**Fragmento:**
_ _ _

Existe en la lengua castellana una palabra en total desuso actualmente, considerada desde mucho tiempo atrás como un arcaísmo, que ya durante la Baja Edad Media presentaba escasez en su utilización escrita, y posiblemente también en la hablada, al desaparecer paulatinamente el sujeto al que hacía referencia.

Se conocía en la España medieval como enaciado o naciado a los súbditos cristianos que, viviendo en la zona fronteriza que separaba las dos grandes facciones que se repartían la totalidad de la Península Ibérica, clasificados como reinos cristianos en la subdivisión norte, y la zona musulmana de Al Ándalus al Sur, eran considerados como tránsfugas o renegados, conviviendo en esa especie de tierra de nadie con la población musulmana, igualmente fronteriza, unidos a éstos por diversos motivos de interés o amistad, más materiales que culturales, resultando como fruto de tan estrecha relación una especie de identidad propia, mostrando un excelente bilingüismo al dominar ambas lenguas romance y árabe, de posiblemente relajadas o prácticamente inexistentes prácticas religiosas, llevándolos una veces a ser apreciados y necesarios por su conocimiento del mundo andalusí a la hora de efectuar relaciones diplomáticas, pero despreciados en la mayoría de los casos por el resto del pueblo cristiano, que veía en ellos a enemigos del rey, dudosos apóstatas vinculados a los vecinos islámicos, ampliamente acusados de espionaje y traición frente a los monarcas cristianos de los que eran súbditos, probándose en algunas ocasiones sus servicios como espías ofrecidos a los dirigentes andalusíes, llevándoles en tal extremo a ser condenados con el tiempo y de manera casi generalizada con la pérdida de sus bienes y, en el peor de los casos y dependiendo del reino del que dependieran, con la pérdida de la propia vida.

A raíz del amplio movimiento que sufrió la frontera entre la España cristiana y las tierras andalusíes tras la caída de los almohades en la batalla de las Navas de Tolosa, acaecida en el verano de 1.212, y la posterior derrota y reconquista de la casi totalidad de los terceros reinos de taifas, salvándose únicamente de la conversión el Reino Nazarí de Granada, las tierras que antes habían servido de frontera durante varios siglos dejaron de poseer esta categoría, desapareciendo poco a poco y con ellas los enaciados de muchas regiones y el fenómeno social que su existencia conllevaba. No cae sin embargo en el recuerdo su pasada presencia en algunas comarcas en las que la misma dejó huella, y que no cesaron de ser zonas fronterizas, si bien no como frontera entre reinos o culturas, como limitación entre regiones interiores o provincias. Es el caso destacado del antiguo término municipal de la Puebla de Enaciados o de Naciados, actualmente perteneciente a la localidad de El Gordo, ubicado en la frontera oriental de la provincia cacereña, cercana a Navalmoral de la Mata y limitando con las tierras de Toledo, enclave repoblado con gentes venidas de Ávila, provincia a la que un día perteneció junto a la cercana Berrocalejo, hasta su traspaso a la región extremeña en 1.833 tras crearse jurídicamente la provincia de Cáceres.

_ _ _

**Filas de datos:**
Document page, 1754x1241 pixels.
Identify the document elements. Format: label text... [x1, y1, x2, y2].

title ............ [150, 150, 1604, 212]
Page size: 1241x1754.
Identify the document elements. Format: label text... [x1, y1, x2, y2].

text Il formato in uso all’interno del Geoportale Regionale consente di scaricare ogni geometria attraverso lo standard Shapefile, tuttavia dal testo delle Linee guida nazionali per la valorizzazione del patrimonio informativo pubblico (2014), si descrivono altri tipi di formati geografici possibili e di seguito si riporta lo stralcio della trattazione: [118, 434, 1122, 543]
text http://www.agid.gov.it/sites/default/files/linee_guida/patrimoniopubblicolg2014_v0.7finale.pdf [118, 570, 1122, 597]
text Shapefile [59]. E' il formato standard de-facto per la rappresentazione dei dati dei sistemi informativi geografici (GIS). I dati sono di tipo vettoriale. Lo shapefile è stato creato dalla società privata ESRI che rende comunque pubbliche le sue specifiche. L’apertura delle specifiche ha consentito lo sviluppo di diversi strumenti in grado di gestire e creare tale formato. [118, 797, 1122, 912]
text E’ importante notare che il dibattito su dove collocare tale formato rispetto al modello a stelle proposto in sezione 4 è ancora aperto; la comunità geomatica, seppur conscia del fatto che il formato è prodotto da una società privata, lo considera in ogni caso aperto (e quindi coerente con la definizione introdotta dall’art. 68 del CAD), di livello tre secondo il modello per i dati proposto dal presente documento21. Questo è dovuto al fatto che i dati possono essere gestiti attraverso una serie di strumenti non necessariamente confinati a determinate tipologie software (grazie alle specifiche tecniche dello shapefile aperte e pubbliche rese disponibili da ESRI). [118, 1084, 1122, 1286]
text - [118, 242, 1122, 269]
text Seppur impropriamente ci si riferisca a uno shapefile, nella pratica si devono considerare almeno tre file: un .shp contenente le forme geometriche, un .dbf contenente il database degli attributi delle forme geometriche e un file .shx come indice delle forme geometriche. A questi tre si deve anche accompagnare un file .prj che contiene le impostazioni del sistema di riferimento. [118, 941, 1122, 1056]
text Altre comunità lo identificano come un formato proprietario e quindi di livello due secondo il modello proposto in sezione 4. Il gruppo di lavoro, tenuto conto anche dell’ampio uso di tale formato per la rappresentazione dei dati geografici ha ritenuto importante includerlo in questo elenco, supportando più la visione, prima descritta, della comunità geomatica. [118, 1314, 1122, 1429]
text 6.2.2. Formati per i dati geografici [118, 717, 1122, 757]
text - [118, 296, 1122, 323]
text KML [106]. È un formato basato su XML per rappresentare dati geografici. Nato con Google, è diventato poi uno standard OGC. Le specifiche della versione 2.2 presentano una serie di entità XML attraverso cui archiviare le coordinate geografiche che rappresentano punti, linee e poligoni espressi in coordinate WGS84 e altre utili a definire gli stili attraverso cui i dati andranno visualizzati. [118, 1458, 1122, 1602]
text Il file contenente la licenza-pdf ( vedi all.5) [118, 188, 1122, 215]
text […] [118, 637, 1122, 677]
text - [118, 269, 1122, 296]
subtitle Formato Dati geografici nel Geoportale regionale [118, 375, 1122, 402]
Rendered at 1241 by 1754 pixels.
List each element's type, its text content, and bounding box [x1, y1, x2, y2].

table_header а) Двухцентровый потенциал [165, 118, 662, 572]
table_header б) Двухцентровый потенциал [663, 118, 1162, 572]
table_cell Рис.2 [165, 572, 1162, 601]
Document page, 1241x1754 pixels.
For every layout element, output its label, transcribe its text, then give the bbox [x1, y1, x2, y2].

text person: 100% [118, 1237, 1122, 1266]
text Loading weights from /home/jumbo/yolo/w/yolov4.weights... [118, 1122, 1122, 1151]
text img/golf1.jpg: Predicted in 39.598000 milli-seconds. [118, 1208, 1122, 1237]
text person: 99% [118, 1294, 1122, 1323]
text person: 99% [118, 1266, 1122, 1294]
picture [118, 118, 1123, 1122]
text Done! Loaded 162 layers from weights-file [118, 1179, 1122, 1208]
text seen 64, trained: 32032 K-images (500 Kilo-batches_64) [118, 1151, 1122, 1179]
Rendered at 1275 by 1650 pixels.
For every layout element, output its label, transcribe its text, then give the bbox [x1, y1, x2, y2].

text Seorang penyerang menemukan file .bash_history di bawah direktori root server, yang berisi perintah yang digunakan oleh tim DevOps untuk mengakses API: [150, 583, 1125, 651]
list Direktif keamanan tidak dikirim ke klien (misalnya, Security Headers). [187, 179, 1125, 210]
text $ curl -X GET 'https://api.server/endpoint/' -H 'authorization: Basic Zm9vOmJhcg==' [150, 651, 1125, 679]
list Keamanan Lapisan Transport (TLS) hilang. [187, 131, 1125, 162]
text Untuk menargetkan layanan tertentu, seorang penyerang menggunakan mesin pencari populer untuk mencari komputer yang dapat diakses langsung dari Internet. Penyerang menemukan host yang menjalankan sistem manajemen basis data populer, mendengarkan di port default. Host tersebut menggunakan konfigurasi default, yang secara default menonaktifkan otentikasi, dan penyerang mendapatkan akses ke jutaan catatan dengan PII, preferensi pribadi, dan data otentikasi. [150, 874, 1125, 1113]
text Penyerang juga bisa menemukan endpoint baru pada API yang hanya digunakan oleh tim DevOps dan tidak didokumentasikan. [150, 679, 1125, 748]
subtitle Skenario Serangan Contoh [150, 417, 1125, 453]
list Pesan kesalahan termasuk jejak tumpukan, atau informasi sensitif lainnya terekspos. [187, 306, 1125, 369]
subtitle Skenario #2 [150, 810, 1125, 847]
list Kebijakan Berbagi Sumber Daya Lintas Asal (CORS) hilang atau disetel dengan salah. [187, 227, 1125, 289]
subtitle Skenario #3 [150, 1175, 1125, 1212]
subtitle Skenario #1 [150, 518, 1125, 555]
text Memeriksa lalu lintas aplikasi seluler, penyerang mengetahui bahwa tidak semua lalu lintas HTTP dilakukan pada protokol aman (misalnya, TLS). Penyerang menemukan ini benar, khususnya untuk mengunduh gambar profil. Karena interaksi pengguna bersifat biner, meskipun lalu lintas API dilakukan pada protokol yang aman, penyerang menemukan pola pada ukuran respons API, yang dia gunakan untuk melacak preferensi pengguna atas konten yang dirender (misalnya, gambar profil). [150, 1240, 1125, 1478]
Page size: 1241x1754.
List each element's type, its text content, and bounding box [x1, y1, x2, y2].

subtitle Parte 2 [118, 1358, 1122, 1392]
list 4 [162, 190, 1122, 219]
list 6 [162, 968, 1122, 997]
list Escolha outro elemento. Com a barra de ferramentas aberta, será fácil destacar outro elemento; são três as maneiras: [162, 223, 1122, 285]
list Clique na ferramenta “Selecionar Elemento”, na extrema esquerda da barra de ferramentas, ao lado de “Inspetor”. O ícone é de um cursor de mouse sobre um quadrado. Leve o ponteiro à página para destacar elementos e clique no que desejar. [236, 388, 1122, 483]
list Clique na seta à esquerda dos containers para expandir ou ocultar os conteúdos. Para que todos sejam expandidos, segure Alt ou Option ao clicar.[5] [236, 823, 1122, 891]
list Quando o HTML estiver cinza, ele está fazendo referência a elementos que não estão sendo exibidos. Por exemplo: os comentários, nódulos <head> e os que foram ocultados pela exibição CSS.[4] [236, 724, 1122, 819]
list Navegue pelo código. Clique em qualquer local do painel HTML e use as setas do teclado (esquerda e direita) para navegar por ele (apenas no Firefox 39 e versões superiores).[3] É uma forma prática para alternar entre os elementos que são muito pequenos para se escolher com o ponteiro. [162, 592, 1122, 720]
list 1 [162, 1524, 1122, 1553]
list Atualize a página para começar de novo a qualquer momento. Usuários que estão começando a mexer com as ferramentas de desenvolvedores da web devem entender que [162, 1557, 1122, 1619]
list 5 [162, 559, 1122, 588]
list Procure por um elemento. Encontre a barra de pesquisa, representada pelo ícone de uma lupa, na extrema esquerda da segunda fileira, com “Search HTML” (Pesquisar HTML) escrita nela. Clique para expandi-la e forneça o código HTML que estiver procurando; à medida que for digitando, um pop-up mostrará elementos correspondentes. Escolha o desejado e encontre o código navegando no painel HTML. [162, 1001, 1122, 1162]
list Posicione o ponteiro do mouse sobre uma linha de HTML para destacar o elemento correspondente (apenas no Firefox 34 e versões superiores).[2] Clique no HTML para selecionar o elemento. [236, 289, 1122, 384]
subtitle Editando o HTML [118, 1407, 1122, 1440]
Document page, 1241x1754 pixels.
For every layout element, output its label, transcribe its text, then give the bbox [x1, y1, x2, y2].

_ _ _

**Tarea asignada:** ¿Puedes prolongar el fragmento sobre los enaciados a partir de su última frase? Las filas no hacen falta para esta tarea.

**Respuesta:**
Arriba: sorprendiendo al caminante que se topa con los vestigios de la Puebla de los Enaciados en medio del campo extremeño fronterizo con la provincia toledana, la picota conservada del antiguo municipio presenta un sencillo diseño, con un fuste alargado de nueve tambores sustentado por una basa granítica, elevado del suelo a través de cuatro escalones cilíndricos.


Tras la reconquista de la ciudad de Toledo en 1.085 por el rey leonés Alfonso VI el Bravo, conseguida mediante acuerdo entre el monarca cristiano con los gobernantes de Reino Taifa toledano, la frontera entre los territorios cristianos y andalusíes se establece en este punto del centro peninsular a la altura de la fortaleza hispano-musulmana de Al-Vaqqas, conocida por los cristianos como Vascos, cuya despoblación comenzó por aquel entonces fomentándose el auge, sin embargo, de otras poblaciones cercanas como Navalmoralejo, a la cual pertenecen actualmente los vestigios de mencionado castillo toledano fronterizo con Cáceres. Esta cercanía con Al Ándalus y el Reino Taifa de Badajoz, hasta que la frontera fuera desplazada siglo y medio después tras la caída del Imperio Almohade, hizo que entre los pobladores de la zona comenzaran a surgir los denominados enaciados, seguramente promovidos más por motivos económicos o materiales que por auténtica vocación. Con un tráfico de mercancías de telón de fondo, parecido a lo que hoy en día conoceríamos como estraperlo, fueron los naciados requeridos entonces por los monarcas cristianos como traductores de sus embajadores enviados a los reinos de taifas primero, y ayudantes de los diplomáticos frente al poder almohade posteriormente.

La desaparición de la frontera durante la primera mitad del siglo XIII marcó el final de la actividad enaciada. Se funda entonces, en 1.250, la Puebla de Santiago del Campo Arañuelo, nombre con que inicialmente se denominó a la Puebla de los Enaciados, surgida en el paraje conocido como Sexmo de las Herrerías probablemente sobre los restos de alguna antigua población romana, a juzgar por los restos latinos conservados en las cercanías de ésta, y enclave ubicado en la calzada que los hispano-romanos trazaron para unir Emérita Augusta (actual Mérida) con Caesar Augusta (Zaragoza), atravesando Toletum (Toledo). Siendo sus fundadores colonos abulenses, la localidad comenzó enseguida a recibir la llegada de gentes de tierras cercanas, otrora fronterizas, atraídas fundamentalmente por el auge económico de la zona basado principalmente en el comercio, auspiciado por su ubicación dentro de la histórica ruta comercial que unía Extremadura con Toledo, acrecentada posteriormente con la construcción de molinos sobre el río Tajo, el pastoreo y la explotación de unas cercanas minas de cobre. Es seguramente entonces cuando la Puebla acoge como vecinos a antiguos enaciados o descendientes de éstos, así como a población de origen musulmán que permanece en la zona como moriscos convertidos a la fe cristiana y nuevos súbditos de la Corona castellana, dándole el nombre con que con el paso de los años será conocida definitivamente la localidad.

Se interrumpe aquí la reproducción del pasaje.